Gespräch mit AfD-Wählern suchen
Die Evangelische Kirche in Mitteldeutschland will in einen stärkeren Diskurs mit Anhängern der in Teilen als rechtsextremistisch eingestuften Partei treten. Seine Kirche werde neu überlegen, wie sie die Menschen erreiche, kündigte der mitteldeutsche Landesbischof Friedrich Kramer am Montag in Magdeburg an. Dazu gehöre es, sich in der Kampagne "#VerständigungsOrte" zu engagieren und das Gespräch mit allen zu suchen.

Die Kampagne geht auf die Initiative von Kirche und Diakonie zurück und setzt sich angesichts von Krisen, Polarisierung und Populismus für mehr Verständigung ein. Sie ermutigt alle Gemeinden und Einrichtungen von Kirche und Diakonie dazu, Räume für Gespräche zu öffnen und Menschen mit unterschiedlichen Ansichten zum Austausch einzuladen.
Die Menschen spüren laut Kramer, dass es um die Demokratie geht. Erfreulich sei daher die sehr hohe Wahlbeteiligung auch in den ostdeutschen Bundesländern. Gleichzeitig werde deutlich, dass Regierungen immer komplizierter zu bilden sind und die Gesellschaft Kompromisse schätzen müsse. Das sei in polarisierten Zeiten nicht leicht zu bewerkstelligen. Kramer sagte, die Zustimmung für die AfD in Mitteldeutschland sei weiterhin sehr hoch.
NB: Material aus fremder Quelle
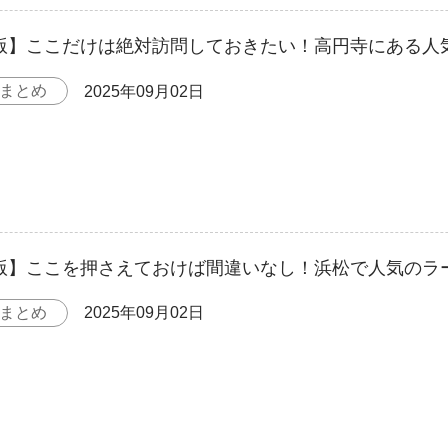
年版】ここだけは絶対訪問しておきたい！高円寺にある人
まとめ
2025年09月02日
年版】ここを押さえておけば間違いなし！浜松で人気のラ
まとめ
2025年09月02日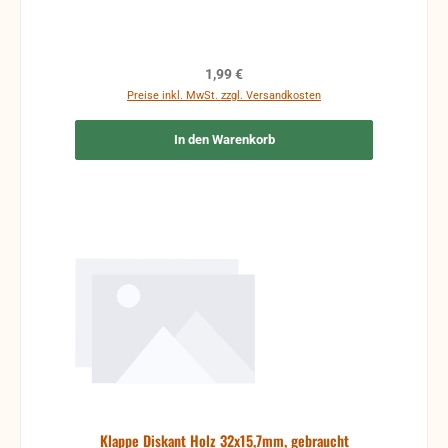
Regulärer Preis:
1,99 €
Preise inkl. MwSt. zzgl. Versandkosten
In den Warenkorb
Klappe Diskant Holz 32x15,7mm, gebraucht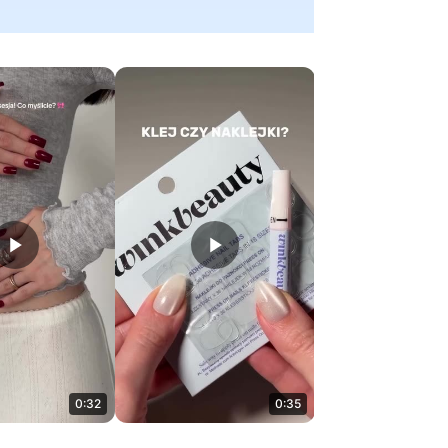
0:32
0:35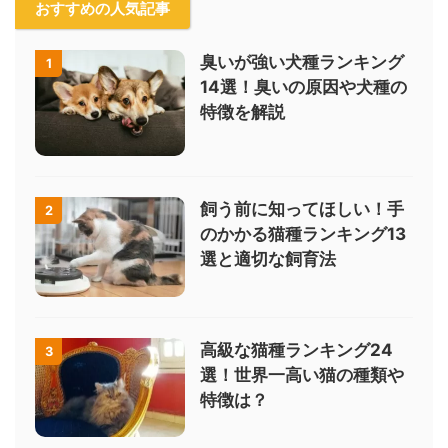
おすすめの人気記事
臭いが強い犬種ランキング
1
14選！臭いの原因や犬種の
特徴を解説
飼う前に知ってほしい！手
2
のかかる猫種ランキング13
選と適切な飼育法
高級な猫種ランキング24
3
選！世界一高い猫の種類や
特徴は？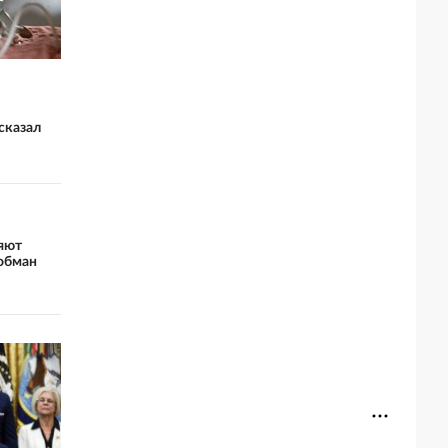
сказал
яют
 обман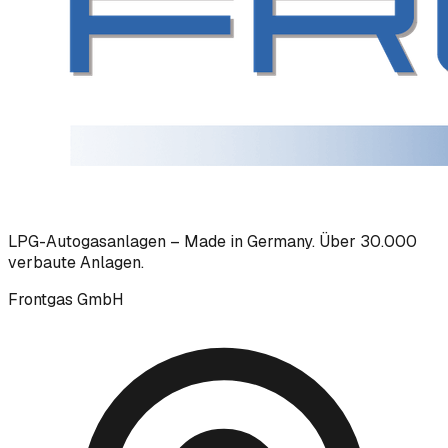
LPG-Autogasanlagen – Made in Germany. Über 30.000
verbaute Anlagen.
Frontgas GmbH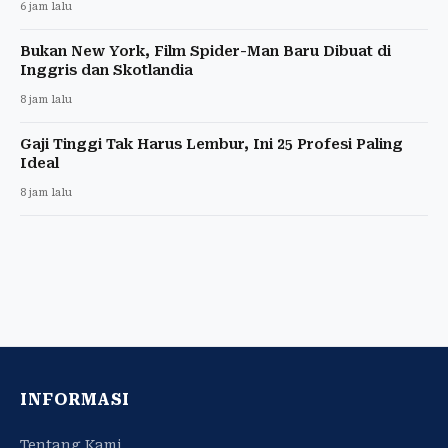
6 jam lalu
Bukan New York, Film Spider-Man Baru Dibuat di
Inggris dan Skotlandia
8 jam lalu
Gaji Tinggi Tak Harus Lembur, Ini 25 Profesi Paling
Ideal
8 jam lalu
INFORMASI
Tentang Kami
Jüdische Vertreter erschrocken über AfD-Ergebnis

Jüdische Vertreter zeigen sich angesichts der Ergebnisse der AfD bei der Bundestagswahl besorgt und erschrocken. Die Resultate müssten die Menschen wachrütteln, sagte der Präsident des Zentralrats der Juden in Deutschland, Josef Schuster, am Sonntagabend. "Es muss uns alle umtreiben, dass ein Fünftel der deutschen Wähler einer mindestens in Teilen rechtsextremistischen Partei ihre Stimme gibt, die sprachlich und ideologisch offen Verbindungen zum Rechtsradikalismus und Neo-Nazismus sucht, mit den Ängsten der Menschen spielt und ihnen nur scheinbare Lösungen anbietet." Laut jüngsten Hochrechnungen liegt die AfD bei 20,4 Prozent.
"Deutschland ist ab heute ein anderes Land", sagte die Präsidentin der Israelitischen Kultusgemeinde München und Oberbayern, Charlotte Knobloch. Seit dem 7. Oktober 2023, dem Überfall der palästinensischen Terrorgruppe Hamas auf Israel, sei der Judenhass regelrecht explodiert. Knobloch erinnerte an den Messerangriff am Berliner Holocaust-Mahnmal am Freitag und einen vereitelten mutmaßlichen Anschlag auf die israelische Botschaft. "Angst gehört wieder zum Alltag jüdischer Menschen. Das muss endlich aufhören." Die nächste Bundesregierung stehe vor enormen Aufgaben.
Hinweis der Redaktion: Dieser Artikel wurde am 24.02.2025 um 13:03 Uhr aktualisiert.